The SAM (structural aluminum malleable) splint is a compact, lightweight, highly versatile device designed for immobilizing bone and soft tissue injuries in emergency settings. It consists of a layer of .016 in strips of soft aluminum, with a polyethylene closed-cell foam coating. Now they are also sold in 18-inch and 9-inch packs, as well as packs for fingers.

The SAM splint was invented by Dr. Sam Scheinberg who, as a trauma surgeon during the Vietnam War, found that field medics generally ignored the splint they were issued by the Army. He developed the idea while playing with a foil chewing gum wrapper.

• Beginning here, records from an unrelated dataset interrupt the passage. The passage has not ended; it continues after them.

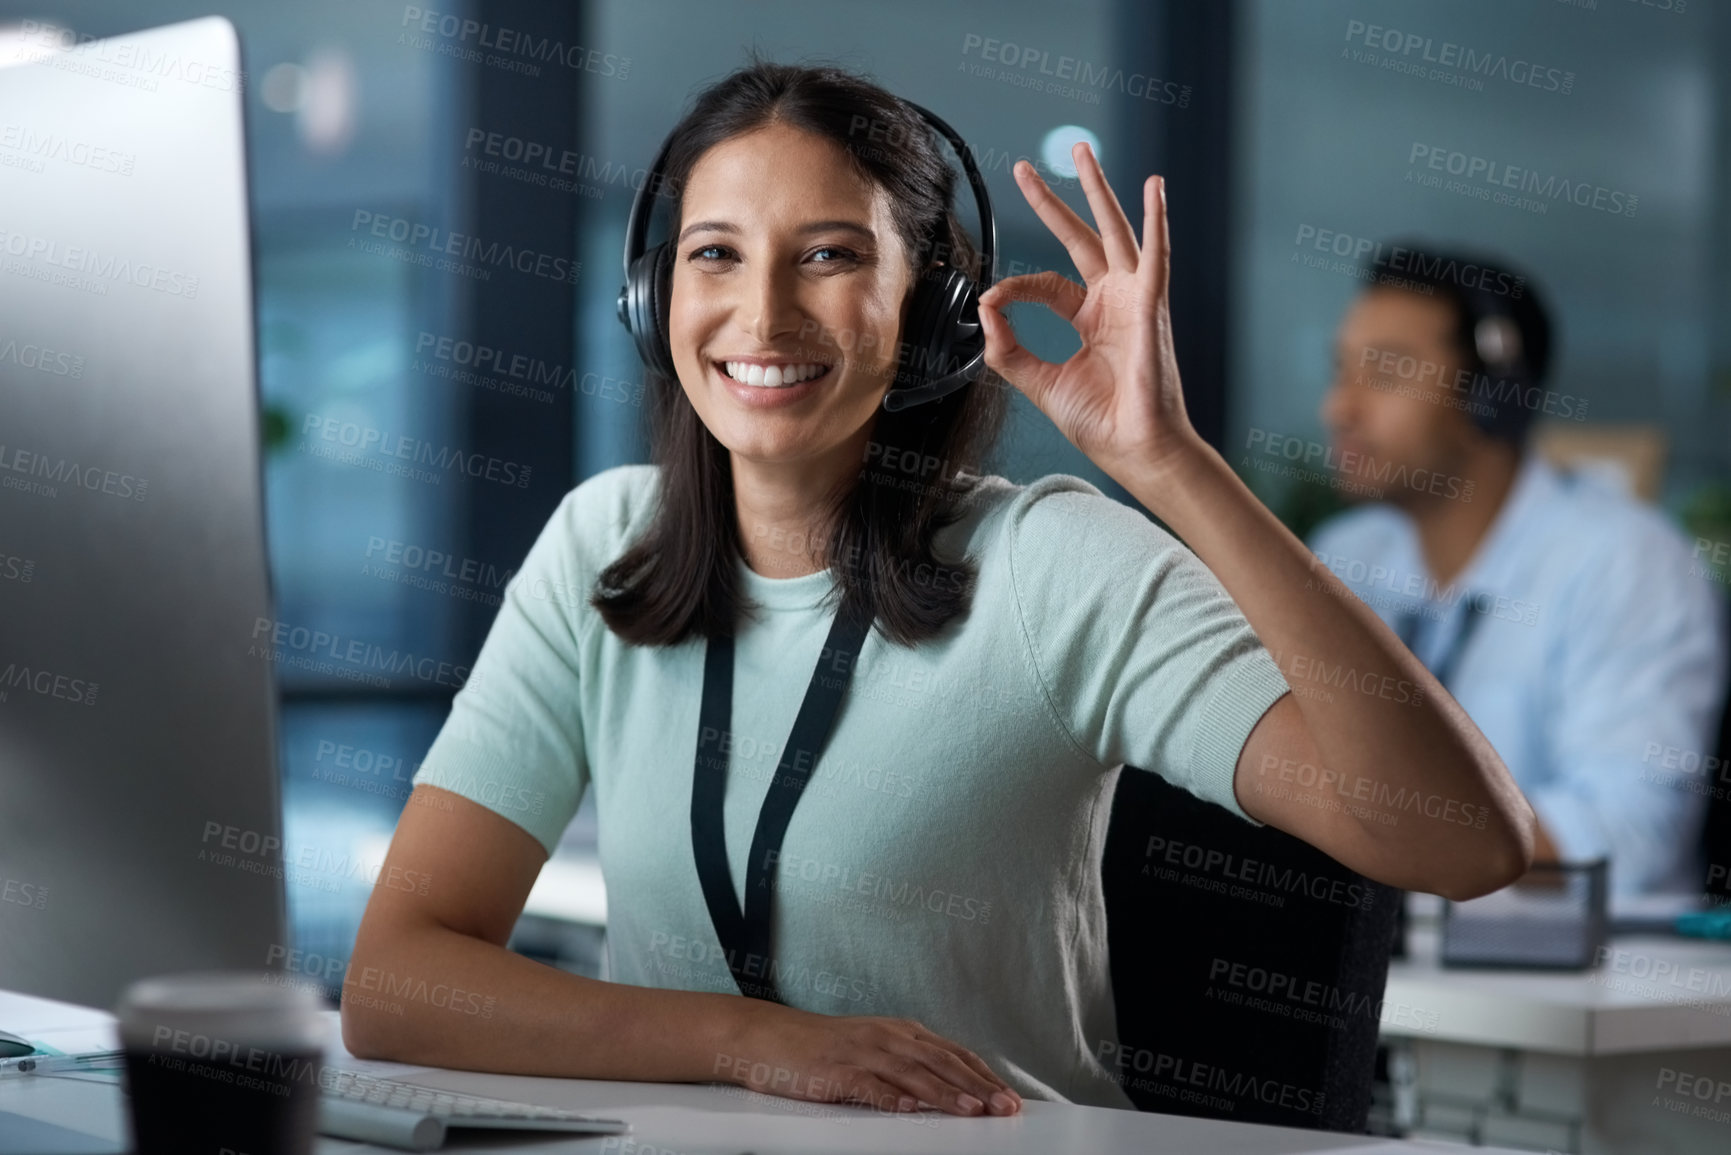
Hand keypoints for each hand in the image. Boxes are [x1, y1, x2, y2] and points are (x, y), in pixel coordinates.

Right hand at [724, 1001, 1022, 1117]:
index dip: (984, 1075)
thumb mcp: (874, 1047)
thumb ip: (909, 1064)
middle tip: (1005, 1107)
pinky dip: (890, 1097)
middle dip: (978, 1086)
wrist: (768, 1037)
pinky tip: (909, 1110)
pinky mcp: (835, 1071)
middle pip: (941, 1062)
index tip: (1010, 1097)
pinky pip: (868, 1085)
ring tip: (972, 1111)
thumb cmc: (823, 1048)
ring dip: (945, 1093)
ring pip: (912, 1073)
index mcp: (901, 1032)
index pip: (954, 1054)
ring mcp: (861, 1052)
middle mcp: (887, 1037)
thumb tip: (951, 1088)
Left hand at [976, 144, 1202, 481]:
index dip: (1015, 287)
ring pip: (1115, 232)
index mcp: (1090, 318)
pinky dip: (1157, 221)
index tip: (991, 299)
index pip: (1046, 283)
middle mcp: (1113, 300)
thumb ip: (1009, 350)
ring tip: (1085, 153)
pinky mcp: (1152, 307)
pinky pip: (1155, 257)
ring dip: (1100, 191)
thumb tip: (984, 310)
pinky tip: (1154, 189)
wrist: (1135, 449)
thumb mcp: (1041, 383)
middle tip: (1025, 170)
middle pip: (1081, 238)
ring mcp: (1135, 299)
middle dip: (1054, 202)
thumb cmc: (1101, 422)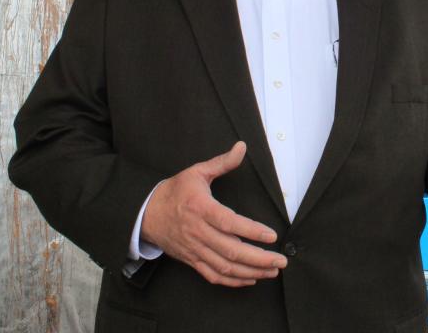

The device is often found in first aid kits, emergency medical technician "jump kits," ambulances, and other similar settings. Generally supplied in a roll or as a flat strip up to 36 in long and 4.25 in wide, it can be unrolled or unfolded and formed to the shape of the injured person's body. Once folded into a curve, it becomes quite rigid and capable of immobilizing injured limbs and bones, including the leg, forearm, and humerus. Folded properly, it can also be used to stabilize the cervical spine. It can be easily cut with any scissors or shears, to make smaller devices such as finger splints.

The SAM splint is radiolucent, meaning it does not interfere with X-rays.

After use, the SAM splint can be cleaned, rerolled, and reused.